[Source records]

** Start **

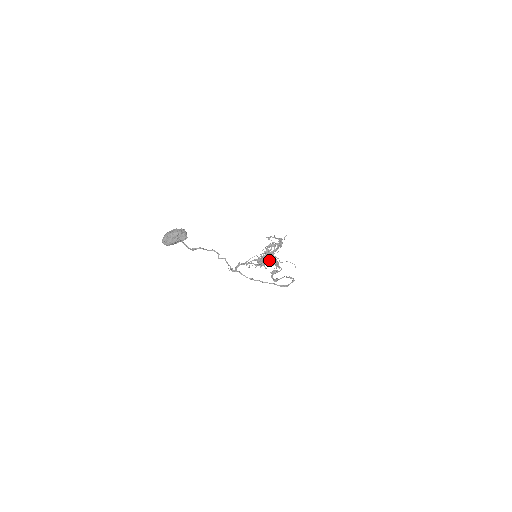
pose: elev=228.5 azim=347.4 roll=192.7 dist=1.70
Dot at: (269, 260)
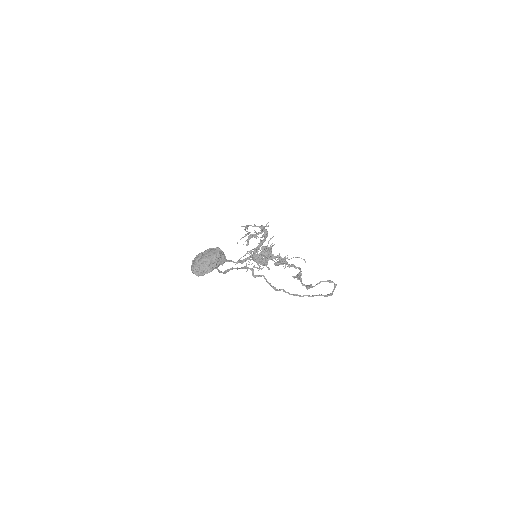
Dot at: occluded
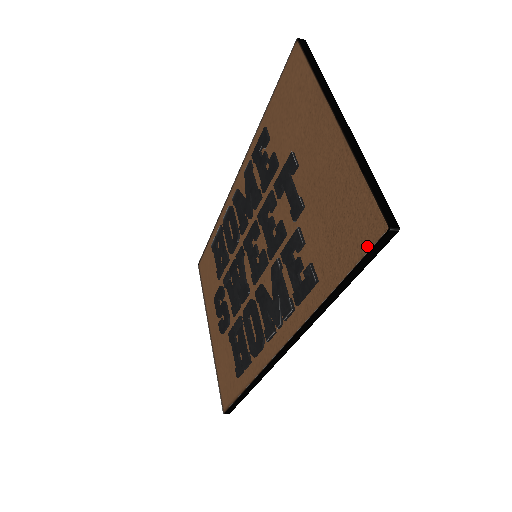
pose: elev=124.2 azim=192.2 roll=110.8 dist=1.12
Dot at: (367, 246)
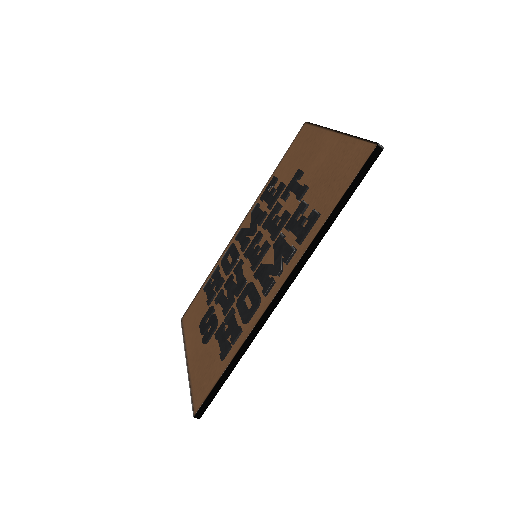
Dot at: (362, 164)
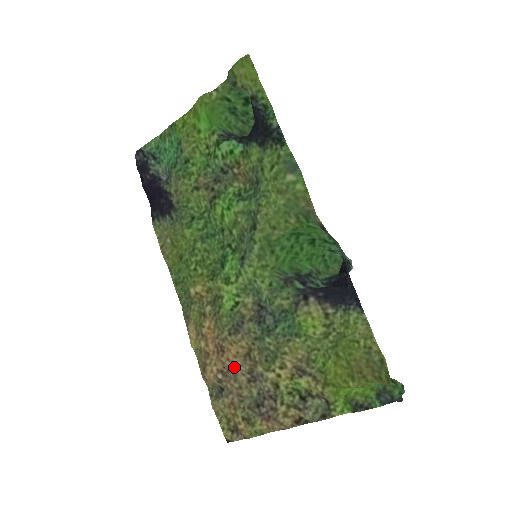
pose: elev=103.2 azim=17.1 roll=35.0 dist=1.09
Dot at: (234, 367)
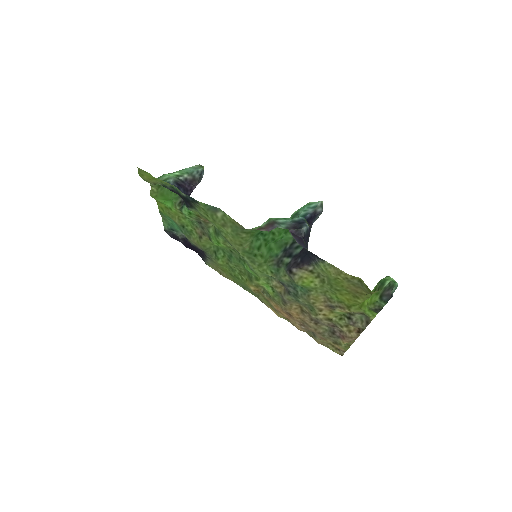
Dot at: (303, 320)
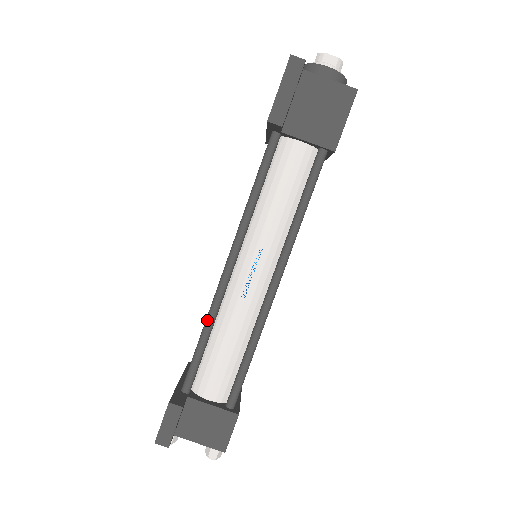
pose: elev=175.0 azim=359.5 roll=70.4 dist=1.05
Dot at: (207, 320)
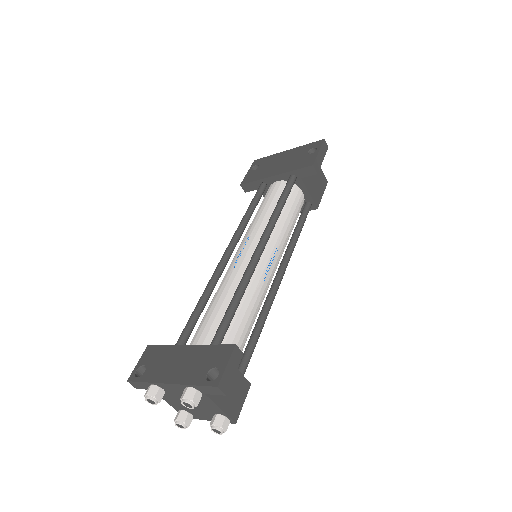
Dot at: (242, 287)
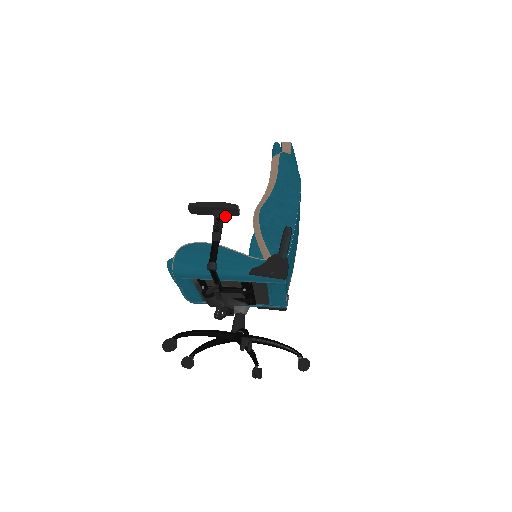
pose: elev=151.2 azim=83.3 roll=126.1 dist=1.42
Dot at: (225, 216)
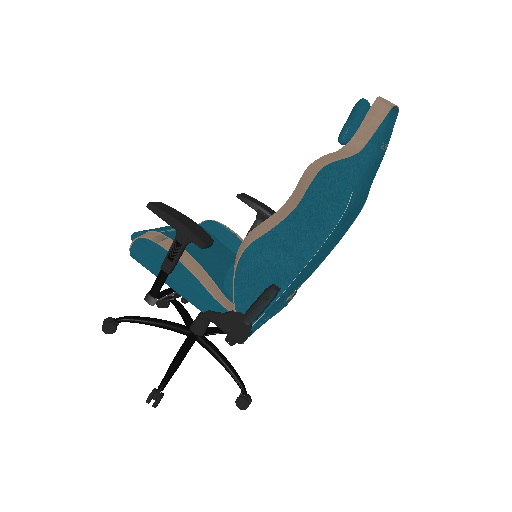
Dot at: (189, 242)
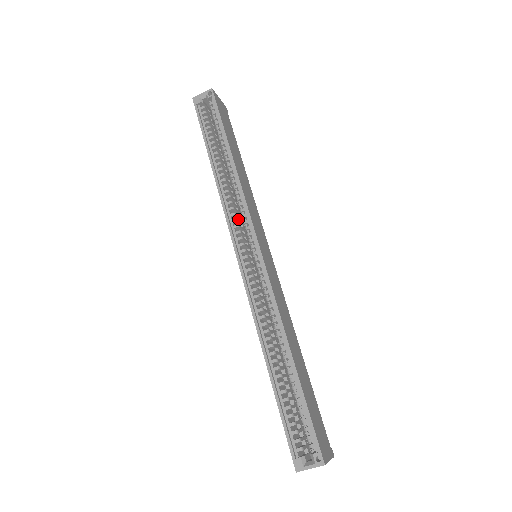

** End **

## SET TASK
Can you format every line of the records above as a JSON list of strings, one string per line, with blank lines dropped? Leave the pictures out.

## RESULT FOR THIS TASK
[
  "pose: elev=228.5 azim=347.4 roll=192.7 dist=1.70",
  "Dot at: (269, 260)",
  "Dot at: occluded",
  "pose: elev=124.2 azim=192.2 roll=110.8 dist=1.12",
  "Dot at: (367, 246)",
  "Dot at: (362, 164)",
  "pose: elev=103.2 azim=17.1 roll=35.0 dist=1.09",
  "Dot at: (234, 367)",
  "Dot at: (303, 320)",
  "pose: elev=175.0 azim=359.5 roll=70.4 dist=1.05",
  "Dot at: (207, 320)",
  "Dot at: (242, 287)",
  "pose: elev=151.2 azim=83.3 roll=126.1 dist=1.42",
  "Dot at: (225, 216)",
  "Dot at: (189, 242)"
]